··· SUPPLIED RECORDS ···

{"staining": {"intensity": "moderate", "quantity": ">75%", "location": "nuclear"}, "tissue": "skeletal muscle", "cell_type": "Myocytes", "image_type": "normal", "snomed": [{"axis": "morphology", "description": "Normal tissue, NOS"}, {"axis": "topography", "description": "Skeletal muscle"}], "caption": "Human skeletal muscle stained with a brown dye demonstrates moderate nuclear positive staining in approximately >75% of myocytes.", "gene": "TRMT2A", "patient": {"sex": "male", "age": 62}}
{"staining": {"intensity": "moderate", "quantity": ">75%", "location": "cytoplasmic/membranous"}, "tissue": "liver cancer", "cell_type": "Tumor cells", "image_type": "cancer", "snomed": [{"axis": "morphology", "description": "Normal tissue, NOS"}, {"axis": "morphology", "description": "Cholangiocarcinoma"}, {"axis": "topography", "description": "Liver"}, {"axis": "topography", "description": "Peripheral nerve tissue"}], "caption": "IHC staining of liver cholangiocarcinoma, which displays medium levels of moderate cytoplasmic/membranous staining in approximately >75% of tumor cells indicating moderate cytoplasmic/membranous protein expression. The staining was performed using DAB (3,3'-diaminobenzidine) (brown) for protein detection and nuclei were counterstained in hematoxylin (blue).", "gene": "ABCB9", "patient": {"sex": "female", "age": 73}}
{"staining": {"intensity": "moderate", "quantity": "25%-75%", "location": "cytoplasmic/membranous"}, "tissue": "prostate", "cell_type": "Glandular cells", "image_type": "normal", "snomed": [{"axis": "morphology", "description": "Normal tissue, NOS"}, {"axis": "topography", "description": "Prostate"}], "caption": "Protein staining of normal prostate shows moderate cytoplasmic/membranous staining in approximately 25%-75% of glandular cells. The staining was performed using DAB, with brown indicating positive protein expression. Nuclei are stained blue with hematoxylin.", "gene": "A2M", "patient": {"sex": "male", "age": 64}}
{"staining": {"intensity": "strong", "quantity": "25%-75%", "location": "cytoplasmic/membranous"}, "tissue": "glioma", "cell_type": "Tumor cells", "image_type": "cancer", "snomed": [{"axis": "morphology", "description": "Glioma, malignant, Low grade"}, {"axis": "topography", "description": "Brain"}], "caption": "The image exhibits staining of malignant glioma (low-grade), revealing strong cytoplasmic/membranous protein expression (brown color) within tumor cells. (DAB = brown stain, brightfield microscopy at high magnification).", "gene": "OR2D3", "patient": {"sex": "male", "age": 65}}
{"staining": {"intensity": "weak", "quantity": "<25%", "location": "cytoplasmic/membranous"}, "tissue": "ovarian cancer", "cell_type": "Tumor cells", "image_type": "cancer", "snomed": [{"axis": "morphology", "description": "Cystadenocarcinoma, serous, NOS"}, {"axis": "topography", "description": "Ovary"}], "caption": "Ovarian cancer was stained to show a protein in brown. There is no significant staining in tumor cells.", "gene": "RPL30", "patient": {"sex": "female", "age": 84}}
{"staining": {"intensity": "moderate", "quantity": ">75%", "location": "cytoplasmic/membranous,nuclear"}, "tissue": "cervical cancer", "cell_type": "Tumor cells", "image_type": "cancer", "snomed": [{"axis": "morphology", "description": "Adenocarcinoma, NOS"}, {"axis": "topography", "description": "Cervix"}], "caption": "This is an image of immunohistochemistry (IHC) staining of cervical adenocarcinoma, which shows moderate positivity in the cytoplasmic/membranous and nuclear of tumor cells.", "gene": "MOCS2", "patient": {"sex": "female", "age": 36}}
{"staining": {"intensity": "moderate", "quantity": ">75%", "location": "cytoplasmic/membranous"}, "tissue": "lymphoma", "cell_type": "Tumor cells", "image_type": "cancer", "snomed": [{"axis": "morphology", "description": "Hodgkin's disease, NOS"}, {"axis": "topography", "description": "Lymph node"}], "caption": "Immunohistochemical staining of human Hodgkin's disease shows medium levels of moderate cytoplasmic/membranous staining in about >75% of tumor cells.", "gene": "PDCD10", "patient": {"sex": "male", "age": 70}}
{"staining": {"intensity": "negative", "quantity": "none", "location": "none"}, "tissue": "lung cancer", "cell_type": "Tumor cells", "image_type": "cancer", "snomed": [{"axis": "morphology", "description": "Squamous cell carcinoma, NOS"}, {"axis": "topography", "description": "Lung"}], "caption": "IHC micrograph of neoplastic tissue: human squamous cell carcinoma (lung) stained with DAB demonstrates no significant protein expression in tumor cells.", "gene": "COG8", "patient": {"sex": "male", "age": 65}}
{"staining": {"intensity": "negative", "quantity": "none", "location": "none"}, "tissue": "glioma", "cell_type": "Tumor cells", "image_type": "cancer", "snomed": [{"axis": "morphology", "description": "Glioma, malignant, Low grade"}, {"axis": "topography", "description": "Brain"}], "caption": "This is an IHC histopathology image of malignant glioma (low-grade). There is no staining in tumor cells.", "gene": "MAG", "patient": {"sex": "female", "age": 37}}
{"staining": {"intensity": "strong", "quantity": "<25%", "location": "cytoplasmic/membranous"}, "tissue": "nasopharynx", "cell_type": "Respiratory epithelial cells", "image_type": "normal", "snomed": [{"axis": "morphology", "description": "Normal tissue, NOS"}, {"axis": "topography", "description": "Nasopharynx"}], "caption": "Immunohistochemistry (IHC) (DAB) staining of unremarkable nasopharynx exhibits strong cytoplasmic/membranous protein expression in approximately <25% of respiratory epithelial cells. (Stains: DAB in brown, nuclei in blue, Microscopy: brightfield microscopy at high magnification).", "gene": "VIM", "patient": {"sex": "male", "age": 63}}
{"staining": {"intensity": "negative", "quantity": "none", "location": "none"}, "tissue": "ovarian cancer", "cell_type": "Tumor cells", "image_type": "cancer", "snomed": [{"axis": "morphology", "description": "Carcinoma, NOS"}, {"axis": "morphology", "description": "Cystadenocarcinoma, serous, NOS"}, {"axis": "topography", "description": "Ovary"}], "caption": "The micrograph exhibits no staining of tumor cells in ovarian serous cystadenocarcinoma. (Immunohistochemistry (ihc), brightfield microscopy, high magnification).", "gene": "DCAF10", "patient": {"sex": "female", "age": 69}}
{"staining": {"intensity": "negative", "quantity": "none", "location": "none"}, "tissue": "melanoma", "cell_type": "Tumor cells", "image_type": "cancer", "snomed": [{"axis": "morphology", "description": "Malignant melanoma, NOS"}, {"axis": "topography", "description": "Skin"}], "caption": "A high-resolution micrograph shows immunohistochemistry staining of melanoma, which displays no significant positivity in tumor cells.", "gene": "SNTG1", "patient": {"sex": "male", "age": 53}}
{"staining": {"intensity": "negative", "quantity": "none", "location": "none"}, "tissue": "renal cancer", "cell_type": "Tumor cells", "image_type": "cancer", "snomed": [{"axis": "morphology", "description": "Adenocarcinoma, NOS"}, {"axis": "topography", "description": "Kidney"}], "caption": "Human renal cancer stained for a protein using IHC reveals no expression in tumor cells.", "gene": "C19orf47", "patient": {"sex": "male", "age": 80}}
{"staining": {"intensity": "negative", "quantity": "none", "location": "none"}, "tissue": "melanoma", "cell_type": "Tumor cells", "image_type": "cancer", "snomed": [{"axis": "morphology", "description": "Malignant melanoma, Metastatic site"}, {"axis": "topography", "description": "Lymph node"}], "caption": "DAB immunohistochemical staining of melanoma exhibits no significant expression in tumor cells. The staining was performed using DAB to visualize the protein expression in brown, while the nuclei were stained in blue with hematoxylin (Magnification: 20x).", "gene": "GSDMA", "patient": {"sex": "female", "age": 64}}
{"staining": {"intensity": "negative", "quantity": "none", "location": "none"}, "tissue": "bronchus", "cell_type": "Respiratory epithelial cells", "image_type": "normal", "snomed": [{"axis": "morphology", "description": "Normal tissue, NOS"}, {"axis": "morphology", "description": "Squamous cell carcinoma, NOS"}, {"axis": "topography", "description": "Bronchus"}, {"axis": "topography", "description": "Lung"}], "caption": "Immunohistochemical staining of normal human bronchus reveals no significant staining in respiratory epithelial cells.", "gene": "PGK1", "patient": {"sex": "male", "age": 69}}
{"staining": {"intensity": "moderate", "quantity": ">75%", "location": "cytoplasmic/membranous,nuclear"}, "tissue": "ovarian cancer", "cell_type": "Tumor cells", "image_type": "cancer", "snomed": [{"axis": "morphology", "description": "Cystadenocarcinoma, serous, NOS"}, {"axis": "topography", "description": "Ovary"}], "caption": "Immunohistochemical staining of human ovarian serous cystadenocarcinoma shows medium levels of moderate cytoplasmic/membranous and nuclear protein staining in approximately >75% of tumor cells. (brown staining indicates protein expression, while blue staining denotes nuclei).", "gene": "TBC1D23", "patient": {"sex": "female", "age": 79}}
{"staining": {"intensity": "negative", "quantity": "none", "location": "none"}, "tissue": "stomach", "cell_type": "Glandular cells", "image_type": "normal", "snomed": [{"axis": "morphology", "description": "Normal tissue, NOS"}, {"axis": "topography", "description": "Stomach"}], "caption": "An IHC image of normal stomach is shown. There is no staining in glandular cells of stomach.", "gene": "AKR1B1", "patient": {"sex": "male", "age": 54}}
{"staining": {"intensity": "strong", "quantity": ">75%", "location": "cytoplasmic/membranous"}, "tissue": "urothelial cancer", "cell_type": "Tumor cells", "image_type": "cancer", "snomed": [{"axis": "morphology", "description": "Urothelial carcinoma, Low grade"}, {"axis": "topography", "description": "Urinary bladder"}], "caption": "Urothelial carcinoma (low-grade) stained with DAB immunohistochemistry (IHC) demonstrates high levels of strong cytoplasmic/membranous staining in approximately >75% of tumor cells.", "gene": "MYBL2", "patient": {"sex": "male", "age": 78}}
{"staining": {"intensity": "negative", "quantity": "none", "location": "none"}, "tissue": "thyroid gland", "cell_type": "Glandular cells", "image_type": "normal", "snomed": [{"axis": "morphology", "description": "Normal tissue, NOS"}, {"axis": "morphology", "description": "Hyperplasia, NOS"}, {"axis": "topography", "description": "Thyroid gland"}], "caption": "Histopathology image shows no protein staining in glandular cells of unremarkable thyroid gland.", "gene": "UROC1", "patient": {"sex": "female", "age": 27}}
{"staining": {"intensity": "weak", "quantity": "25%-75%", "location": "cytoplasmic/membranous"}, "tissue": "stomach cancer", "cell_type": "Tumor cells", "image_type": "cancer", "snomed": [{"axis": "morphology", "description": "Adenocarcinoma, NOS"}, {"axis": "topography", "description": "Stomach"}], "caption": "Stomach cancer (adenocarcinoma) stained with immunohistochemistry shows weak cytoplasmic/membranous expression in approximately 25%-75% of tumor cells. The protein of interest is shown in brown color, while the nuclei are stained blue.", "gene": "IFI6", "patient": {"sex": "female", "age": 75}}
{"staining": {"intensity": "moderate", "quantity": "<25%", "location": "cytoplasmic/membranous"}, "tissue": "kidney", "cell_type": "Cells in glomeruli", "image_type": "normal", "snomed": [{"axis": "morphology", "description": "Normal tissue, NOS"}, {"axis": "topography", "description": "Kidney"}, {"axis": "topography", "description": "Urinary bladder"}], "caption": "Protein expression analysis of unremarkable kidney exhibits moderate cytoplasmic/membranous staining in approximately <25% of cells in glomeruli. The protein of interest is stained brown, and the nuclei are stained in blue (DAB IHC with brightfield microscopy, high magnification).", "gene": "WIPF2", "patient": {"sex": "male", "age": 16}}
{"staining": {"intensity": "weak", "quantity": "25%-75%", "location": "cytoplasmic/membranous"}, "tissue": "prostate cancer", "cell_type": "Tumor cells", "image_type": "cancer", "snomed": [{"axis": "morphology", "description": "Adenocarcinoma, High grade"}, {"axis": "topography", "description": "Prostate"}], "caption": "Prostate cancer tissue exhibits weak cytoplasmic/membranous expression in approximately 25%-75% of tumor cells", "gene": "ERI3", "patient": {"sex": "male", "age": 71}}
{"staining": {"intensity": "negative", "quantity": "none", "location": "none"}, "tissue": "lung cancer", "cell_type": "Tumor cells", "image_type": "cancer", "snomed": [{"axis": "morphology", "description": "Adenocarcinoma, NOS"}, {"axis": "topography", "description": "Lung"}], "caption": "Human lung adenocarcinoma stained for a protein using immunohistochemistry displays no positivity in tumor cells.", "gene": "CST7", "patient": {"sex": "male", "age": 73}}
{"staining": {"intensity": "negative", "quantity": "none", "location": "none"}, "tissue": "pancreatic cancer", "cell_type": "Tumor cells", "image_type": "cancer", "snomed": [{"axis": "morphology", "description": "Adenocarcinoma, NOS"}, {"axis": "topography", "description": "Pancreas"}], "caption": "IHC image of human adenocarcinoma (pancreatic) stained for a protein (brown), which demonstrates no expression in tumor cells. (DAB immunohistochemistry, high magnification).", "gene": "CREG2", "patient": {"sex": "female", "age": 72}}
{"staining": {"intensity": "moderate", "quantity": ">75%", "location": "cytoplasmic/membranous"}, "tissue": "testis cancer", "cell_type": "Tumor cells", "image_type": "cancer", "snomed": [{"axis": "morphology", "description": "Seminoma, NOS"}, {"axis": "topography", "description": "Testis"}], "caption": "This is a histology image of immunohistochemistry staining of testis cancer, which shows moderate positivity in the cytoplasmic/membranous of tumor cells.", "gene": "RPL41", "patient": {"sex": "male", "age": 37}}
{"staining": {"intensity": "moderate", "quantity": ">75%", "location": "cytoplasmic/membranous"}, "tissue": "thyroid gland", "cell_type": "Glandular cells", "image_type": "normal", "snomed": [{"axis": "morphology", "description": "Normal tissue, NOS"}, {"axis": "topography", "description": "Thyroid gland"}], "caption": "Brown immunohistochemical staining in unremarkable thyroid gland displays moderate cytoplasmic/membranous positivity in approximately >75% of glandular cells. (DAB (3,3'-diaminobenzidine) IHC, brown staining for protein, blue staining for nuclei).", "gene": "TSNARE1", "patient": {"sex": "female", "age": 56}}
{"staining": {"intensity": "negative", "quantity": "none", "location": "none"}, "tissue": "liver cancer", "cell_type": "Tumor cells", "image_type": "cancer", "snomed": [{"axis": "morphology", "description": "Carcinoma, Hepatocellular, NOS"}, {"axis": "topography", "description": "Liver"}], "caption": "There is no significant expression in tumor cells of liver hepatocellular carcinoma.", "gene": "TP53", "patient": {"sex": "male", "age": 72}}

···

→ **TASK GOAL**:
Repeat, exactly as they stand above, the lines from the line with "of melanoma exhibits" to the line with "of normal human", both lines included.

→ **ANSWER TO THE PROBLEM**:
{"staining": {"intensity": "negative", "quantity": "none", "location": "none"}, "tissue": "melanoma", "cell_type": "Tumor cells", "image_type": "cancer", "snomed": [{"axis": "morphology", "description": "Malignant melanoma, Metastatic site"}, {"axis": "topography", "description": "Lymph node"}], "caption": "DAB immunohistochemical staining of melanoma exhibits no significant expression in tumor cells. The staining was performed using DAB to visualize the protein expression in brown, while the nuclei were stained in blue with hematoxylin (Magnification: 20x).", "gene": "GSDMA", "patient": {"sex": "female", "age": 64}}
{"staining": {"intensity": "negative", "quantity": "none", "location": "none"}, "tissue": "bronchus", "cell_type": "Respiratory epithelial cells", "image_type": "normal", "snomed": [{"axis": "morphology", "description": "Normal tissue, NOS"}, {"axis": "morphology", "description": "Squamous cell carcinoma, NOS"}, {"axis": "topography", "description": "Bronchus"}, {"axis": "topography", "description": "Lung"}], "caption": "Immunohistochemical staining of normal human bronchus reveals no significant staining in respiratory epithelial cells.", "gene": "PGK1", "patient": {"sex": "male", "age": 69}}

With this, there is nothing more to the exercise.